Many Swedes have multiple jobs. My driver, Ted, was also an actor, film-maker, handyman, and was keenly interested in the process of policing. He came from a family of police officers, and told me how unhealthy Kurt’s lifestyle was and how real officers couldn’t do the job his way. Other police officers agreed with this. “You have to switch off,” said one, “otherwise you would never get out of bed. When this job is grim, and it is often grim, you have to find a way to leave it at the station. If not, it can break you.”

It made our fictional detective with his peculiar focus on the job even more distinctive and perhaps untypical. Is that why he could continue to do the job? Even with the wreckage of a marriage and other dysfunctional relationships laying waste to his personal happiness? Henning made me wonder if it was Kurt’s “un-Swedishness” that was his undoing, a work/life balance that most Swedes have in better order?

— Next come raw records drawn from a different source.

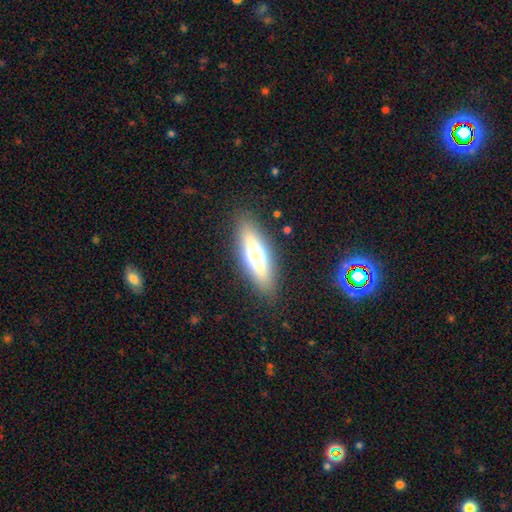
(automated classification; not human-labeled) Morphology: type=smooth (46%); merging=none (86%).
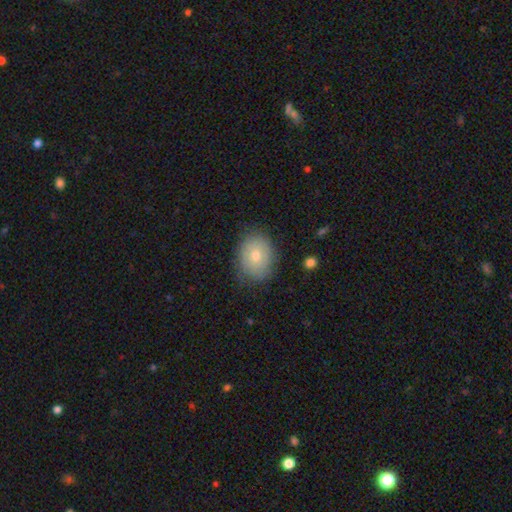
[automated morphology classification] smooth-or-featured: smooth: 70% | featured or disk: 21% | star or artifact: 9%
  how-rounded: in between: 56% | round: 43% | cigar-shaped: 1%
  merging: none: 79% | minor disturbance: 16% | major disturbance: 4% | merger: 1%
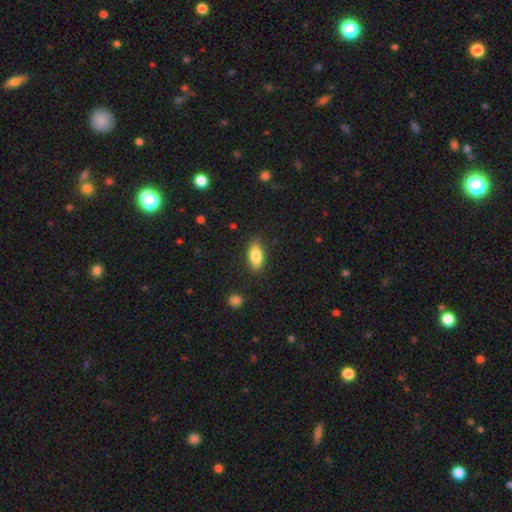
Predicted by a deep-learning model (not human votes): Morphology: type=smooth (80%); roundness=in between (81%); merging=none (84%).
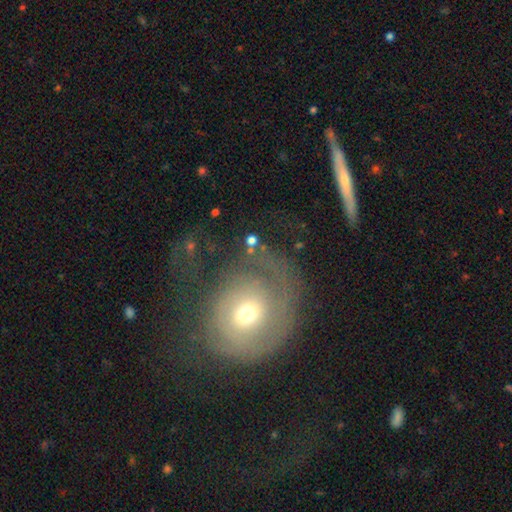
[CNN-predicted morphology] type=featured or disk (60%); edge-on=no (93%); bar=no (74%); spiral arms=yes (66%); bulge=moderate (59%); merging=none (45%).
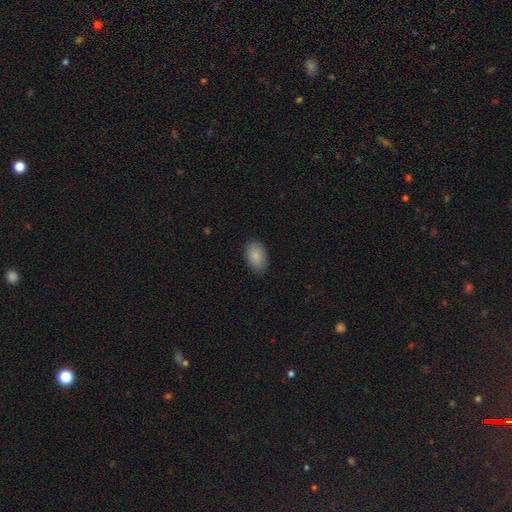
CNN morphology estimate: smooth_or_featured: smooth (p=0.88) [alt: star or artifact p=0.07]
how_rounded: in between (p=0.90) [alt: round p=0.08]
merging: none (p=0.86) [alt: minor disturbance p=0.11]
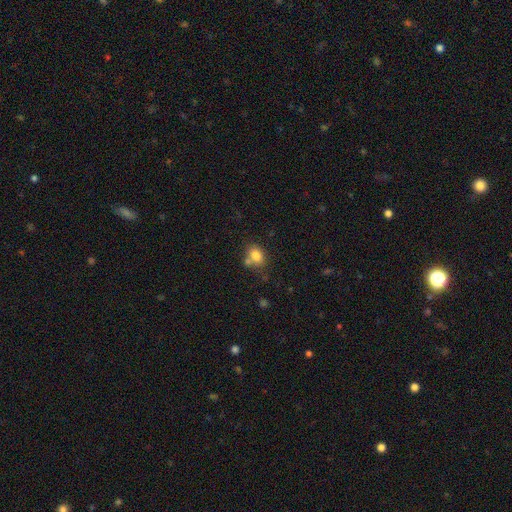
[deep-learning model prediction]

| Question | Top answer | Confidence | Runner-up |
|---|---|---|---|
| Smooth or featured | smooth | 80% | star or artifact (10%) |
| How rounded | in between | 56% | round (43%) |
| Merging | none | 58% | merger (23%) |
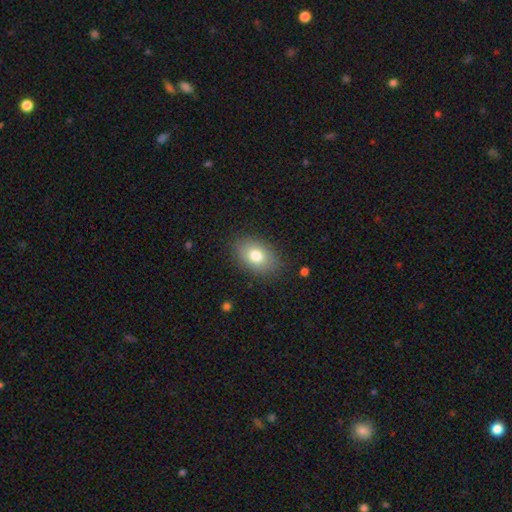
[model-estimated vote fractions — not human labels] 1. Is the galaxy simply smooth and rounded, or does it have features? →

As the years passed I would discuss this with Henning and with Ted, and we agreed that over these books and films Kurt seemed to be making progress in his life. That he was actively seeking happiness and, perhaps more crucially, believing it could be possible.

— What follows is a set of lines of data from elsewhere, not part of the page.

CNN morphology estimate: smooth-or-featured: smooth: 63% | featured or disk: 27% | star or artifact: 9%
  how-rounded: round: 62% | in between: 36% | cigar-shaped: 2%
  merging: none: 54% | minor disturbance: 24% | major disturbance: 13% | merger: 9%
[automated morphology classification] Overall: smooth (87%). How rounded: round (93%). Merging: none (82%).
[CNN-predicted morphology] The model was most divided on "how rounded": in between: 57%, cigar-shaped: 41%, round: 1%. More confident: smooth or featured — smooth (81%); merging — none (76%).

It was only when I met Henning one morning in Hamburg that I knew Kurt’s end could not be conventionally happy. We were promoting the programme in Germany, and Henning approached me like a man clutching the answer to a very great secret. He grabbed me excitedly by the shoulders and said, “I have it, I have it!” “Have what?” I asked. “The last sentence,” he replied, “the last sentence of the last Wallander story!”

He would not tell me what those words were, but I knew from the gravity with which he now spoke that a shadow would fall once again across the life of Kurt Wallander. In The Troubled Man, the last of the Wallander novels, and the last of our films, that shadow stretches out across Kurt’s very mind. With a cruel irony, as Henning charted Kurt’s descent, cancer held Henning himself in its grip until finally he was taken from us last year.

The scenes where Kurt battles with his own mind were played for our cameras as Henning, sick but still visiting us on set occasionally, was battling his own illness. They were painfully memorable days.

They bring a disturbing conclusion to the character’s 12-film odyssey, and it’s impossible not to feel the loss of Henning through his loss of Kurt.

I left southern Sweden in the winter. It was a dark and chilly evening. Ted, as always, drove me to the airport, and I asked him what he was going to do next. After a long pause he said, “I’m going to become a policeman”.

I was surprised, and asked him why. He said, simply, “Maybe I can make a difference.”

Kurt Wallander might have agreed. Henning Mankell certainly would.